Foi nesse périplo que alguns passageiros mostraram notas dissonantes, atitudes rudes e invulgares deselegâncias, contribuindo em conjunto para uma inesperada orquestra de ruídos e desrespeitos.
O prelúdio desta sinfonia começou com um passageiro, cujo telemóvel tocava uma melodia estridente e incessante, desafiando o conceito de espaço compartilhado.
Em seguida, vieram as chamadas de vídeo sem fone de ouvido, cada uma competindo pela atenção do público cativo. As vozes todas se elevavam, tentando superar a cacofonia reinante. Mas era esforço vão.
Em crescendo, o ápice se atingiu quando passamos pelo santuário de Fátima. Rumando ao norte embarcou um jovem sacerdote, homem de feições serenas mas voz aguda e juntou suas preces ao restante caos.
Orava tão alto que suas palavras eram mais um bramido de torcida de futebol do que um convite a qualquer reflexão espiritual.

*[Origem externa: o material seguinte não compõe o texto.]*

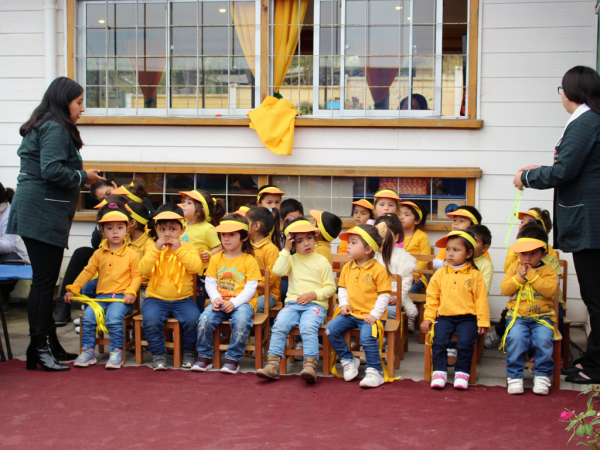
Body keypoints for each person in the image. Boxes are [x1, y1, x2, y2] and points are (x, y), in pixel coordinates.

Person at [7, 77, 105, 371]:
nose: (82, 108)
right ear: (64, 102)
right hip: (41, 210)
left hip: (41, 209)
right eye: (78, 102)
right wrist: (84, 177)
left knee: (45, 281)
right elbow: (51, 171)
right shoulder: (53, 126)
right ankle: (40, 348)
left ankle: (46, 345)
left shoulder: (47, 123)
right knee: (44, 282)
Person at [513, 66, 600, 384]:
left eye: (561, 89)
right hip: (591, 221)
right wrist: (542, 168)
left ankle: (595, 366)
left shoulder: (586, 121)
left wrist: (526, 177)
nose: (560, 95)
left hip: (591, 223)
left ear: (572, 91)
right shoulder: (589, 120)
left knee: (596, 298)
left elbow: (565, 173)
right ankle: (592, 359)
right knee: (594, 298)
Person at [255, 217, 336, 384]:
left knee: (308, 327)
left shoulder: (322, 262)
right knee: (278, 326)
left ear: (315, 239)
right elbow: (277, 270)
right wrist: (285, 250)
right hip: (292, 305)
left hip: (315, 306)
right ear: (292, 243)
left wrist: (313, 295)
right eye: (299, 241)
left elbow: (330, 288)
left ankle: (310, 365)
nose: (306, 244)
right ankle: (273, 365)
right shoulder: (291, 259)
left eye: (309, 238)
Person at [65, 203, 142, 369]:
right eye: (110, 228)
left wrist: (131, 292)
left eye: (120, 227)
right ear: (102, 231)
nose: (115, 232)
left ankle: (116, 352)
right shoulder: (98, 253)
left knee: (114, 319)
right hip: (100, 298)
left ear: (127, 229)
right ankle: (88, 351)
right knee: (87, 318)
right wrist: (73, 288)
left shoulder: (132, 254)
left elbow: (137, 276)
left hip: (122, 299)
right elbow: (86, 272)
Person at [326, 223, 393, 388]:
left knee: (366, 338)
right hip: (352, 313)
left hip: (370, 316)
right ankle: (348, 360)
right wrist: (343, 304)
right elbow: (342, 288)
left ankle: (375, 371)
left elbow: (384, 295)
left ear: (368, 249)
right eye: (349, 242)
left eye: (353, 243)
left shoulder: (379, 270)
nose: (348, 246)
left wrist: (375, 315)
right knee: (330, 329)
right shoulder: (348, 267)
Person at [193, 214, 262, 374]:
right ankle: (205, 356)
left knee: (241, 321)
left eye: (232, 234)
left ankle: (233, 358)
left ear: (244, 237)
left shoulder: (249, 260)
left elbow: (251, 288)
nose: (226, 238)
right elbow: (210, 282)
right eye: (223, 234)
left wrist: (235, 303)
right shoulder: (216, 258)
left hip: (243, 303)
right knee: (204, 320)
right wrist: (216, 299)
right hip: (220, 300)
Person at [421, 230, 489, 390]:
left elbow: (481, 299)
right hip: (445, 316)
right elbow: (432, 298)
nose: (450, 254)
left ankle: (462, 373)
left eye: (456, 250)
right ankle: (439, 372)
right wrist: (428, 318)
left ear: (469, 253)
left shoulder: (475, 275)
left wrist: (483, 321)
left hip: (468, 317)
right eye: (448, 249)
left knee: (466, 343)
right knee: (439, 341)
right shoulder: (440, 274)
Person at [139, 206, 202, 370]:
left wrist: (179, 250)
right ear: (156, 230)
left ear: (183, 229)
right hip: (155, 299)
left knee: (193, 320)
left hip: (184, 299)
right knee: (151, 321)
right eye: (162, 229)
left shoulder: (188, 248)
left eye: (173, 229)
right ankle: (158, 355)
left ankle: (188, 352)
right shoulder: (153, 249)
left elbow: (196, 267)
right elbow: (143, 270)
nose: (167, 234)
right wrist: (155, 250)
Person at [500, 226, 558, 395]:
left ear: (543, 254)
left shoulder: (548, 271)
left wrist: (532, 276)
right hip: (518, 316)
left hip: (542, 317)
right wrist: (519, 277)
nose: (527, 258)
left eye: (533, 254)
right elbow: (505, 289)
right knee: (516, 338)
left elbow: (549, 291)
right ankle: (514, 376)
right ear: (517, 253)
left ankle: (542, 375)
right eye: (523, 254)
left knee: (544, 340)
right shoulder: (514, 268)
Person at [373, 214, 418, 331]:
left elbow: (406, 282)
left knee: (390, 311)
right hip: (371, 297)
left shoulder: (404, 258)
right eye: (378, 234)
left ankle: (386, 342)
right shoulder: (370, 254)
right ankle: (369, 339)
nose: (381, 239)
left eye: (386, 235)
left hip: (392, 299)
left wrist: (396, 296)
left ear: (396, 237)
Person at [246, 206, 282, 314]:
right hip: (249, 292)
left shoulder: (271, 249)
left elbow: (271, 276)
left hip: (267, 294)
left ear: (257, 226)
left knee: (249, 308)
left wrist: (252, 288)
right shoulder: (246, 246)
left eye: (246, 223)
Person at [433, 206, 490, 270]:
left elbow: (485, 268)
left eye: (462, 221)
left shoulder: (479, 248)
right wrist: (452, 263)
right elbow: (435, 263)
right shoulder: (450, 242)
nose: (456, 223)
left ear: (473, 227)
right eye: (455, 220)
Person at [0, 183, 28, 311]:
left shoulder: (9, 214)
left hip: (9, 255)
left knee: (10, 264)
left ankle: (3, 296)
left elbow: (8, 245)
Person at [397, 201, 431, 296]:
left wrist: (415, 273)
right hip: (396, 274)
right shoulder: (394, 235)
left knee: (409, 289)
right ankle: (393, 308)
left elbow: (424, 259)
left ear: (417, 220)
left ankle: (400, 309)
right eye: (399, 214)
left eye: (406, 215)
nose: (401, 217)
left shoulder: (422, 237)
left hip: (417, 274)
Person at [468, 225, 494, 294]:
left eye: (475, 241)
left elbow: (484, 291)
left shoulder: (486, 265)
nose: (470, 243)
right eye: (468, 239)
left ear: (485, 248)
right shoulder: (458, 259)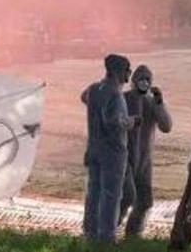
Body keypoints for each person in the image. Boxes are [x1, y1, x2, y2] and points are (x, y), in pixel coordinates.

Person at [81, 54, 138, 243]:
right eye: (127, 70)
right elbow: (113, 122)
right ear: (117, 71)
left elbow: (84, 97)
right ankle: (107, 236)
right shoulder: (115, 93)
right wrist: (132, 121)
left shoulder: (94, 89)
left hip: (94, 148)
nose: (128, 74)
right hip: (112, 151)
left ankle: (90, 232)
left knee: (94, 192)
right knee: (111, 194)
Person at [119, 65, 172, 237]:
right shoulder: (123, 99)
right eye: (141, 79)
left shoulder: (152, 102)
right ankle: (109, 227)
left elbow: (166, 126)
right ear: (134, 81)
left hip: (144, 161)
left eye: (147, 79)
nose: (144, 82)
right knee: (125, 197)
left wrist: (159, 103)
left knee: (145, 201)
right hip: (124, 157)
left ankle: (133, 234)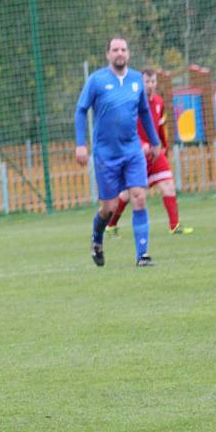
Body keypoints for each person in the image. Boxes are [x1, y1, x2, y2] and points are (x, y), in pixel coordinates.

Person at [75, 37, 162, 267]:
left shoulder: (136, 80)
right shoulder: (96, 80)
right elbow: (80, 110)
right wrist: (80, 144)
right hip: (106, 155)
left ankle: (142, 255)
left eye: (123, 49)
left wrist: (154, 142)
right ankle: (97, 239)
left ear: (129, 54)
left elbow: (144, 112)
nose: (119, 53)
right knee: (109, 208)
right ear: (108, 55)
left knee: (139, 198)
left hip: (132, 150)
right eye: (115, 50)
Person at [106, 69, 193, 236]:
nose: (151, 85)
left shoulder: (159, 102)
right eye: (147, 82)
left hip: (155, 154)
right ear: (140, 83)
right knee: (127, 194)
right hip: (135, 155)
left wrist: (164, 147)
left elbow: (160, 128)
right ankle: (111, 224)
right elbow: (124, 129)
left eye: (153, 81)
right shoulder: (131, 103)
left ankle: (174, 226)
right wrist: (140, 144)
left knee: (168, 184)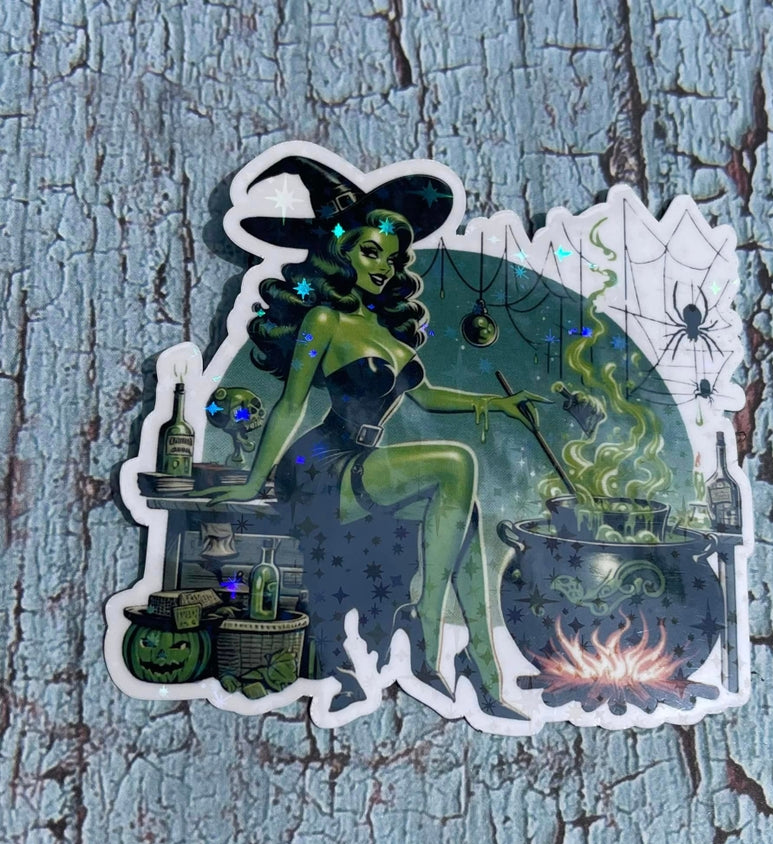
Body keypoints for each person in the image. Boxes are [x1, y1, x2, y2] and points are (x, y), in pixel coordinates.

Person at [197, 156, 544, 717]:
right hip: (320, 465)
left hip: (363, 462)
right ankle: (428, 631)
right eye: (369, 252)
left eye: (391, 256)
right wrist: (252, 482)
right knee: (456, 462)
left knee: (470, 516)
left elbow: (427, 397)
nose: (383, 266)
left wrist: (496, 404)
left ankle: (483, 669)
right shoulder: (325, 322)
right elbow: (290, 405)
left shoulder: (388, 332)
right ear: (341, 252)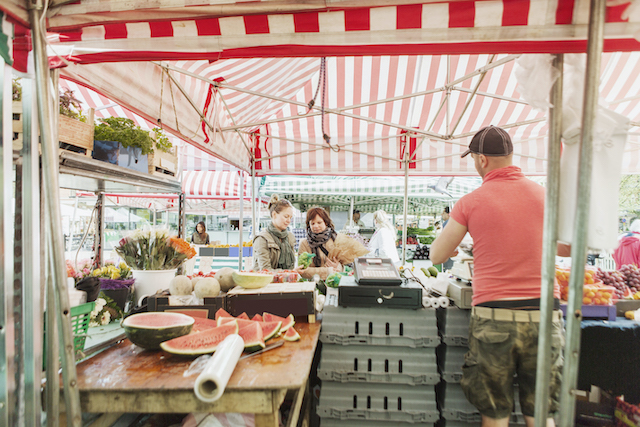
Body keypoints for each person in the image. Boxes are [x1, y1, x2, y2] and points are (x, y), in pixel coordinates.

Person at [429, 125, 564, 427]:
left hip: (494, 316)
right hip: (545, 314)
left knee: (495, 413)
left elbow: (436, 255)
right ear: (511, 155)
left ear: (482, 160)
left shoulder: (470, 202)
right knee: (541, 414)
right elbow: (567, 246)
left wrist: (455, 249)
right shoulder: (547, 196)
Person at [297, 207, 343, 280]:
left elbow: (347, 265)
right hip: (313, 285)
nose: (316, 226)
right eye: (312, 223)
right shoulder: (304, 244)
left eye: (319, 222)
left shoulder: (336, 240)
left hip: (335, 282)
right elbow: (303, 270)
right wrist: (327, 271)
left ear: (326, 222)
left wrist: (339, 267)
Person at [252, 195, 296, 271]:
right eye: (286, 216)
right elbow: (265, 270)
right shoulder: (262, 239)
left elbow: (291, 266)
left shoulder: (290, 237)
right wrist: (289, 273)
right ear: (274, 214)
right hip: (263, 281)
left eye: (290, 218)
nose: (289, 220)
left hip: (285, 281)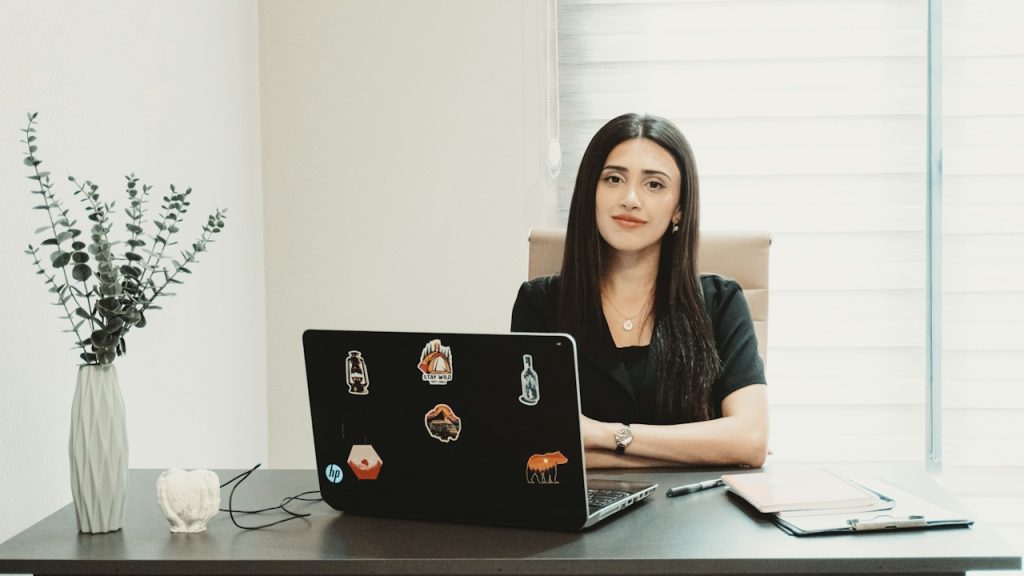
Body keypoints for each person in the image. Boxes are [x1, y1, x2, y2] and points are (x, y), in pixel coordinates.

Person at [511, 113, 768, 469]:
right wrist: (695, 450)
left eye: (654, 185)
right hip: (578, 513)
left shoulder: (721, 303)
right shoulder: (539, 304)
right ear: (590, 193)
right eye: (614, 179)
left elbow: (750, 441)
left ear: (679, 209)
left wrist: (605, 436)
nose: (630, 199)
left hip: (694, 513)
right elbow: (533, 442)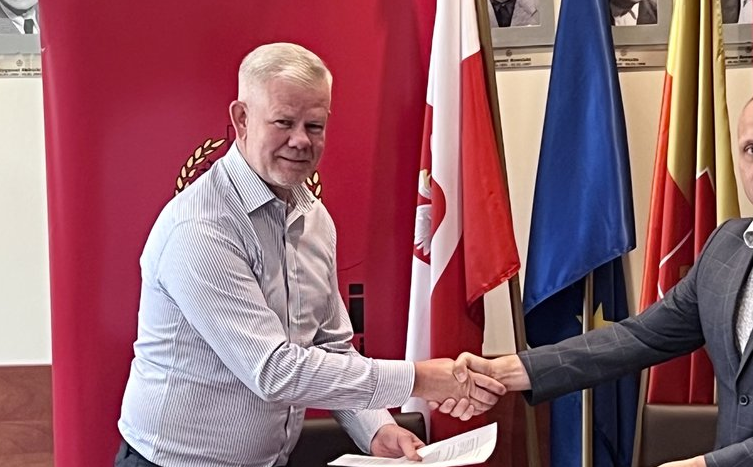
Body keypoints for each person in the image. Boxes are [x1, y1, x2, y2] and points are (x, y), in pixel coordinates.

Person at [448, 84, 753, 466]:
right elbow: (640, 337)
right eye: (751, 149)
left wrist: (706, 466)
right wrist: (508, 371)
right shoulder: (728, 245)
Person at [115, 43, 504, 467]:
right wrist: (420, 379)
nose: (301, 140)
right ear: (242, 119)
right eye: (284, 122)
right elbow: (273, 371)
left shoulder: (314, 218)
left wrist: (376, 429)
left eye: (314, 125)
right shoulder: (200, 227)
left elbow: (331, 346)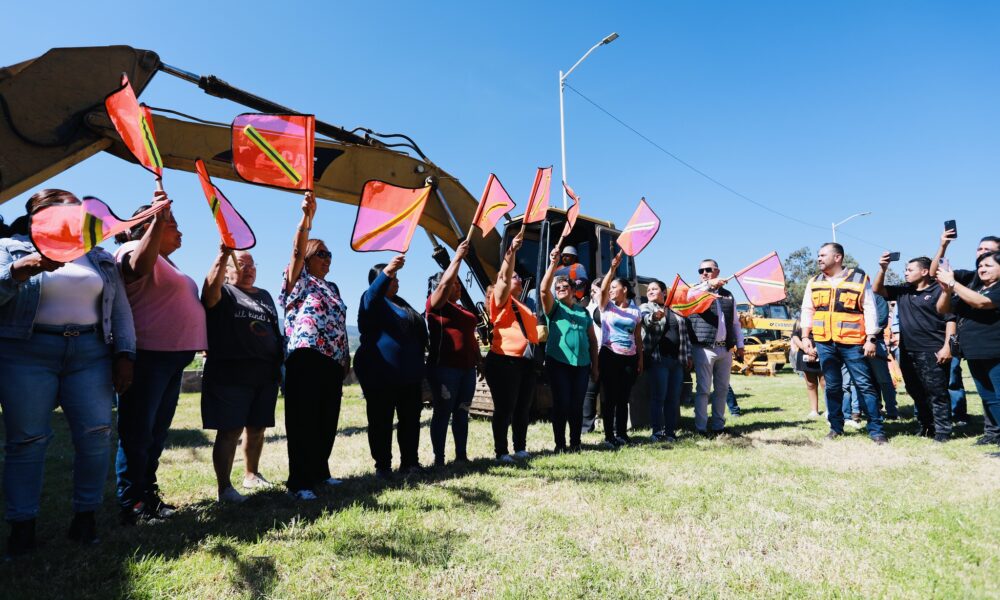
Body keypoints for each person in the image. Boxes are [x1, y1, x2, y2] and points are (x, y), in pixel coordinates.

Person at [0, 190, 135, 556]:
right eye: (53, 209)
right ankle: (23, 527)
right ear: (34, 215)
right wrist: (18, 271)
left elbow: (120, 309)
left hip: (90, 353)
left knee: (96, 434)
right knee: (26, 440)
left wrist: (125, 353)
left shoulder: (100, 256)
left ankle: (85, 517)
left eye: (71, 209)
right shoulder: (10, 247)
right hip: (26, 351)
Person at [115, 195, 208, 522]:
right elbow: (137, 267)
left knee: (155, 433)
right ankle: (132, 502)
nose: (180, 231)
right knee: (138, 432)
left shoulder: (169, 264)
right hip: (148, 357)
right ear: (145, 228)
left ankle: (148, 494)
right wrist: (157, 219)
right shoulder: (132, 251)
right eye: (172, 224)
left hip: (171, 360)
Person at [279, 193, 350, 500]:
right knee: (303, 419)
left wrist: (345, 356)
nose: (328, 258)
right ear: (308, 257)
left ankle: (320, 471)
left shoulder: (332, 287)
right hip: (305, 356)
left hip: (332, 360)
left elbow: (339, 323)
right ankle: (300, 481)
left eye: (329, 254)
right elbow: (295, 251)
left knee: (326, 418)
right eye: (321, 253)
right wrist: (306, 220)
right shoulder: (298, 278)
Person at [201, 247, 283, 502]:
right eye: (242, 265)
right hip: (230, 372)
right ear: (227, 271)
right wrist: (222, 255)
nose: (249, 270)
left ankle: (252, 474)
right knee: (230, 429)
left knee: (257, 427)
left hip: (264, 372)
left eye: (252, 265)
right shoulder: (222, 291)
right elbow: (208, 295)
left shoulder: (266, 296)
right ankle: (224, 488)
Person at [799, 243, 887, 444]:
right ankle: (836, 428)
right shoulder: (814, 281)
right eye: (818, 255)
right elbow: (807, 310)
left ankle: (876, 430)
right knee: (832, 386)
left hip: (853, 342)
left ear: (837, 257)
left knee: (864, 385)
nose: (819, 258)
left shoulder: (858, 279)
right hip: (824, 342)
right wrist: (805, 337)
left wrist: (871, 338)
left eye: (823, 255)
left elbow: (870, 309)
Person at [356, 256, 429, 478]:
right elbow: (372, 294)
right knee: (381, 420)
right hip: (380, 375)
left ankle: (410, 462)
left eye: (396, 278)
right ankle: (383, 466)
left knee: (410, 419)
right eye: (391, 278)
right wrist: (388, 269)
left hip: (408, 375)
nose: (396, 282)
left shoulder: (402, 303)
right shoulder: (371, 301)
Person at [874, 255, 954, 441]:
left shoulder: (939, 289)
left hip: (932, 350)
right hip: (908, 350)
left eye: (910, 270)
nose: (905, 273)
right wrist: (883, 269)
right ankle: (927, 427)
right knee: (915, 390)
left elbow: (950, 319)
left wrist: (947, 347)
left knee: (936, 392)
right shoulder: (904, 290)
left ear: (924, 272)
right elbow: (878, 290)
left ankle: (943, 431)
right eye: (906, 270)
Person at [931, 232, 999, 425]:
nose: (982, 256)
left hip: (995, 350)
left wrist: (953, 283)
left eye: (988, 253)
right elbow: (934, 272)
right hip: (974, 350)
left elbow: (981, 303)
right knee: (988, 396)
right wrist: (943, 246)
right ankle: (993, 434)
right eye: (980, 249)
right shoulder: (972, 280)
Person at [484, 234, 539, 463]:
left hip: (525, 361)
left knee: (522, 407)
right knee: (505, 407)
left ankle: (520, 447)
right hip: (504, 360)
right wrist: (511, 253)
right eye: (515, 275)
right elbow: (505, 279)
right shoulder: (501, 301)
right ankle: (501, 452)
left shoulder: (523, 305)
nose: (518, 278)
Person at [426, 240, 480, 467]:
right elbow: (443, 286)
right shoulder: (436, 305)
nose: (458, 287)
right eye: (454, 283)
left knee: (462, 412)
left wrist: (479, 361)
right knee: (443, 412)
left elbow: (470, 338)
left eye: (459, 284)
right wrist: (457, 258)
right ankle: (439, 459)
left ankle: (461, 455)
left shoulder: (461, 309)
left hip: (467, 369)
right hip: (445, 368)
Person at [540, 246, 599, 452]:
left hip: (582, 364)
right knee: (562, 403)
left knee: (576, 405)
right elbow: (543, 290)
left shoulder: (584, 313)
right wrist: (552, 264)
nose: (561, 289)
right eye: (558, 288)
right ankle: (559, 445)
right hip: (559, 363)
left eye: (565, 287)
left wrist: (595, 366)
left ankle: (575, 443)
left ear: (574, 290)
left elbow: (593, 341)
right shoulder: (554, 308)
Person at [687, 259, 744, 435]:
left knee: (722, 389)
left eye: (708, 270)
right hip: (704, 347)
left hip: (724, 348)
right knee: (703, 390)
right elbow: (689, 297)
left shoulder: (728, 295)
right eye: (700, 270)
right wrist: (708, 285)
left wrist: (740, 344)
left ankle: (718, 425)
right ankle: (701, 428)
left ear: (717, 271)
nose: (704, 273)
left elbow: (735, 322)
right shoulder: (696, 290)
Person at [597, 251, 643, 448]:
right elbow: (602, 289)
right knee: (609, 398)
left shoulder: (636, 311)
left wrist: (640, 359)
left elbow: (638, 337)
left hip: (629, 358)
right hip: (609, 355)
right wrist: (612, 268)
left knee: (623, 398)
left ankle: (622, 434)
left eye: (616, 287)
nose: (612, 290)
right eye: (611, 287)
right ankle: (609, 436)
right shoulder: (607, 306)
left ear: (625, 289)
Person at [640, 279, 691, 441]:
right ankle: (657, 432)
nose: (650, 291)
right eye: (648, 289)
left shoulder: (676, 310)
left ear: (664, 292)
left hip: (677, 361)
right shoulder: (646, 307)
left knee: (673, 398)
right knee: (658, 397)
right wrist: (654, 317)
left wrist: (688, 355)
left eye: (654, 289)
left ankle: (670, 432)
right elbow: (646, 319)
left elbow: (685, 335)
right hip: (658, 359)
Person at [581, 281, 603, 435]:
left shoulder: (612, 308)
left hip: (610, 353)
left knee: (609, 392)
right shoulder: (587, 309)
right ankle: (586, 427)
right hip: (593, 353)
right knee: (590, 392)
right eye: (592, 291)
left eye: (596, 291)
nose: (592, 294)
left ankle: (612, 424)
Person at [790, 321, 825, 418]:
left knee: (825, 383)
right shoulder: (799, 321)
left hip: (822, 352)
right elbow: (795, 336)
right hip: (805, 354)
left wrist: (815, 350)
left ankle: (829, 409)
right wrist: (806, 349)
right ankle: (814, 411)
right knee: (810, 384)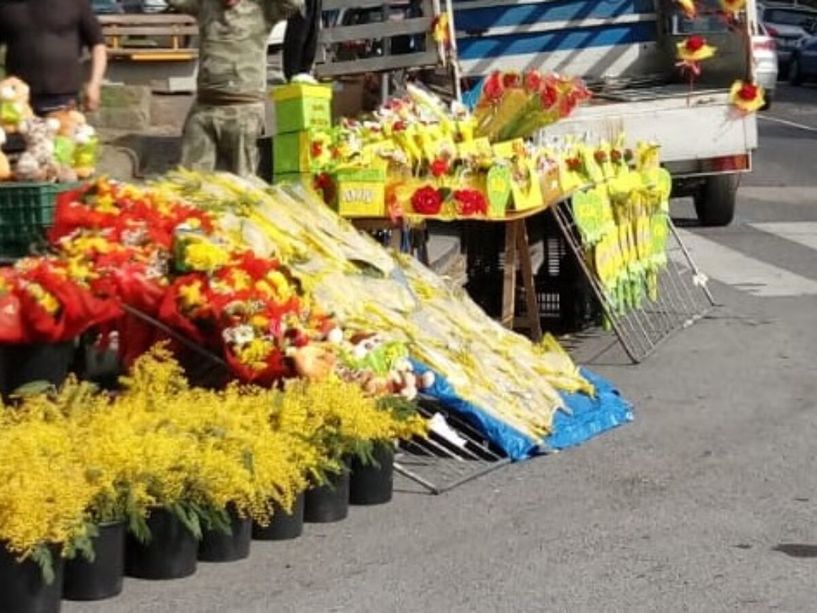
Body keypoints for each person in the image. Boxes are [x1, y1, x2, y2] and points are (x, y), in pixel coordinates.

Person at [169, 0, 302, 177]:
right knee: (188, 183)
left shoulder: (263, 8)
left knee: (244, 187)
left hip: (244, 111)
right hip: (205, 109)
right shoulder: (205, 5)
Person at [0, 0, 108, 115]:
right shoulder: (6, 5)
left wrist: (94, 85)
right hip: (17, 97)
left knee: (63, 132)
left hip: (62, 97)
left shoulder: (75, 3)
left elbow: (98, 45)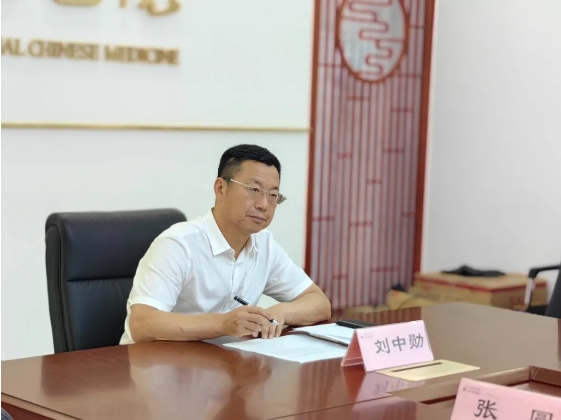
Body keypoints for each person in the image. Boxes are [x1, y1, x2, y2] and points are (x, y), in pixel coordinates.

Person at [120, 144, 331, 344]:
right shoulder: (178, 244)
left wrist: (278, 313)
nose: (263, 205)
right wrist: (223, 324)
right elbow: (142, 324)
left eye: (273, 195)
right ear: (221, 188)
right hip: (152, 362)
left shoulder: (264, 244)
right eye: (254, 190)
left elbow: (319, 303)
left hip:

O sagrado e o profano assim misturados, sem qualquer nexo, criavam um lugar onde a fé se vestia de alvoroço e o respeito pelo outro não tinha lugar. Cada um trancado em sua bolha sonora, indiferente ao mundo ao redor. Nem Deus escapava.
Independentemente da origem dos personagens desta história —havia de todos os continentes da lusofonia—, este concerto de desconsiderações, em plena Europa, faz pensar.
A comunicação, na sua forma mais nobre, vem hoje acompanhada por um ruído constante que mostra como já não valorizamos o silêncio, não respeitamos o espaço alheio e não entendemos que a nossa liberdade termina sempre onde começa a do outro.
A viagem de ônibus torna-se metáfora ambulante da sociedade atual, onde o respeito mútuo e a cortesia vão sendo lentamente substituídos por uma urgência de nos fazer ouvir, seja onde for, custe o que custar.
Mas, afinal, quando foi mesmo que perdemos a consideração pelo próximo?